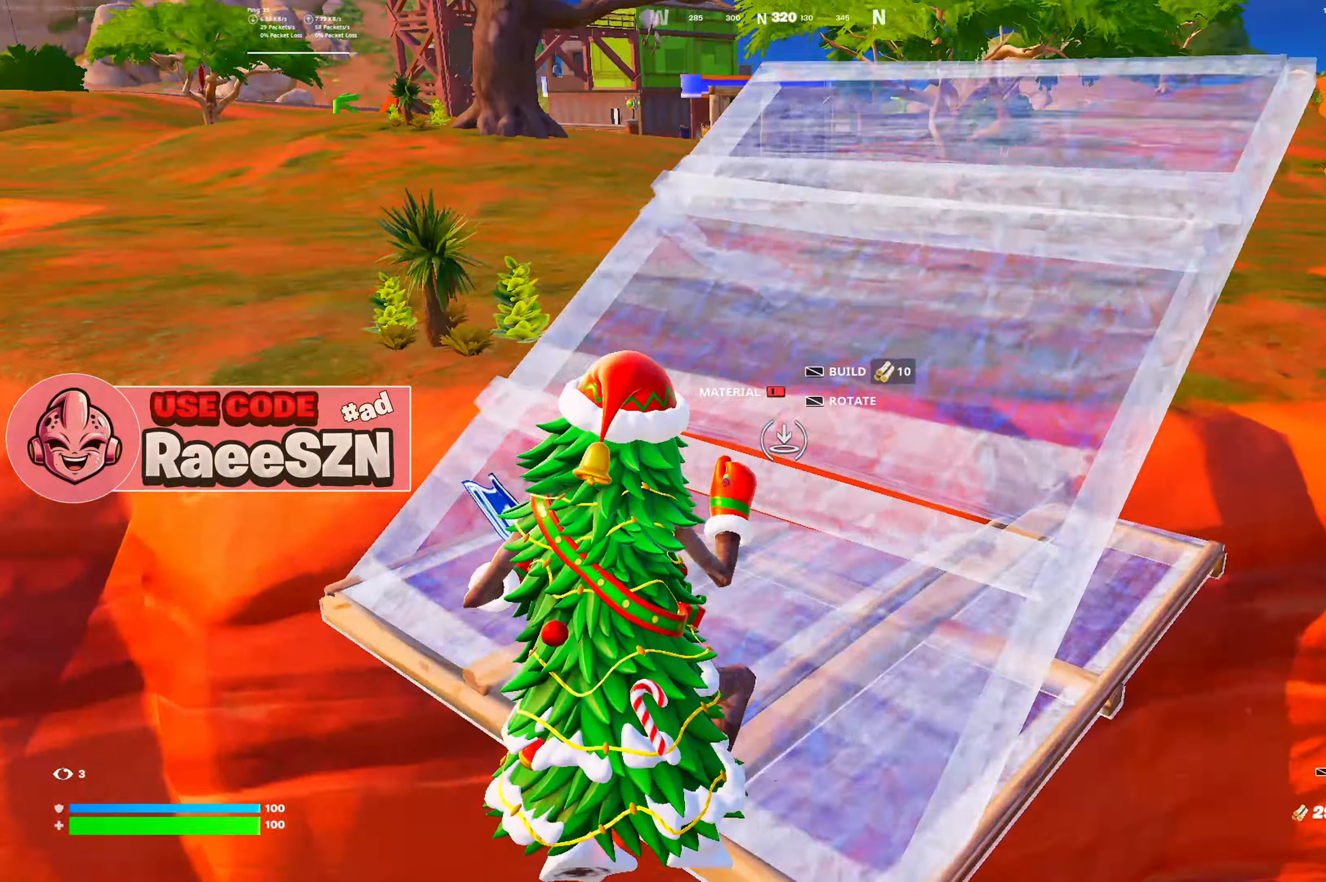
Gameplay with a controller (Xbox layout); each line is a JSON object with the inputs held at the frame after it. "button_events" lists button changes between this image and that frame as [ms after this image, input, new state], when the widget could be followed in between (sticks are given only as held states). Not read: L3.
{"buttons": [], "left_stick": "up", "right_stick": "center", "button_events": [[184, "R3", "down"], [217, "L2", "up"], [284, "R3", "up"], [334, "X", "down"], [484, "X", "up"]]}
____________
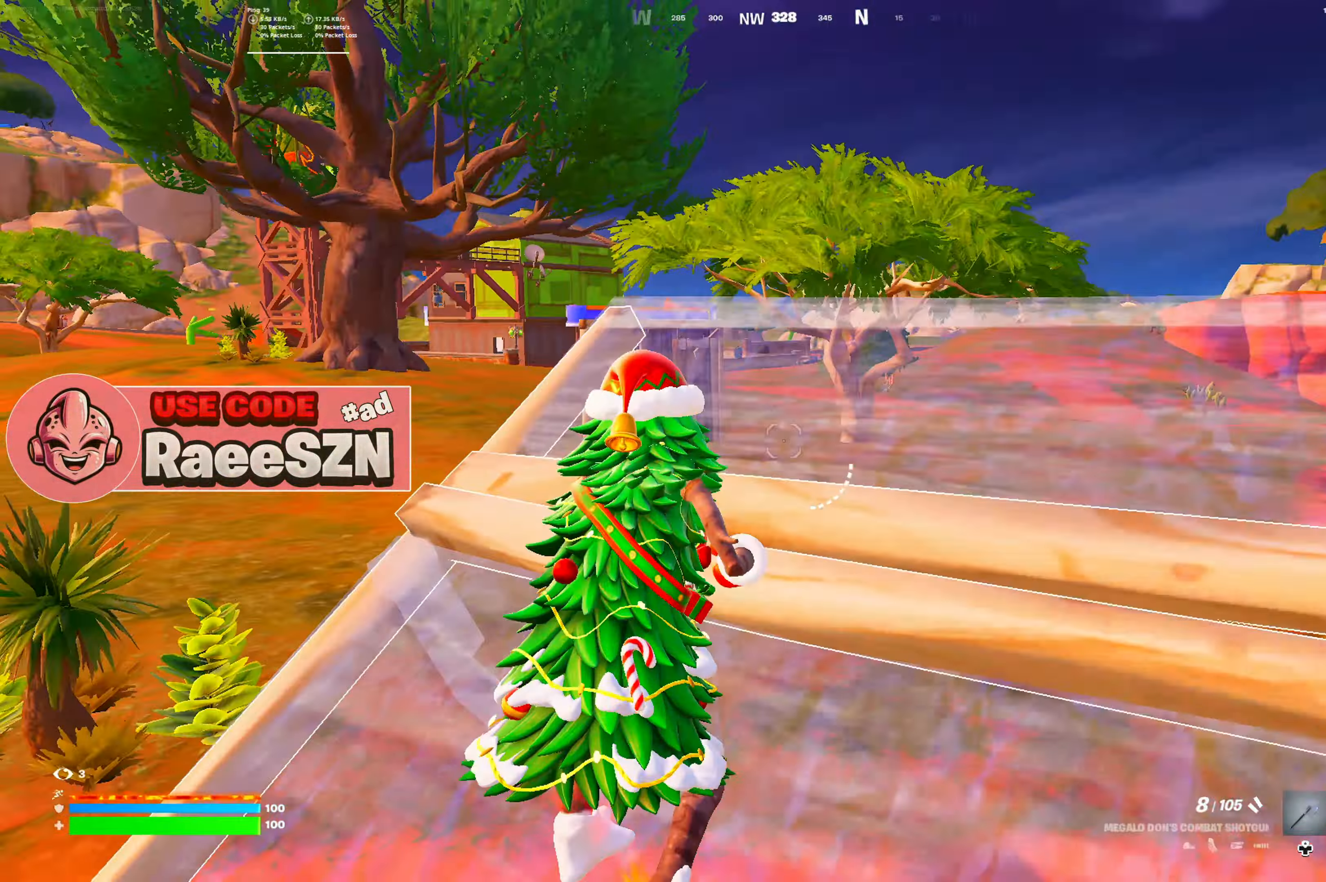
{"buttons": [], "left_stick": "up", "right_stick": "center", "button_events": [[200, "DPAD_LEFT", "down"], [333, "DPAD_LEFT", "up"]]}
____________
### Task to carry out
Go through the data and show every line where "down" occurs.

### Answer to the problem
{"buttons": [], "left_stick": "up", "right_stick": "center", "button_events": [[184, "R3", "down"], [217, "L2", "up"], [284, "R3", "up"], [334, "X", "down"], [484, "X", "up"]]}
{"buttons": [], "left_stick": "up", "right_stick": "center", "button_events": [[200, "DPAD_LEFT", "down"], [333, "DPAD_LEFT", "up"]]}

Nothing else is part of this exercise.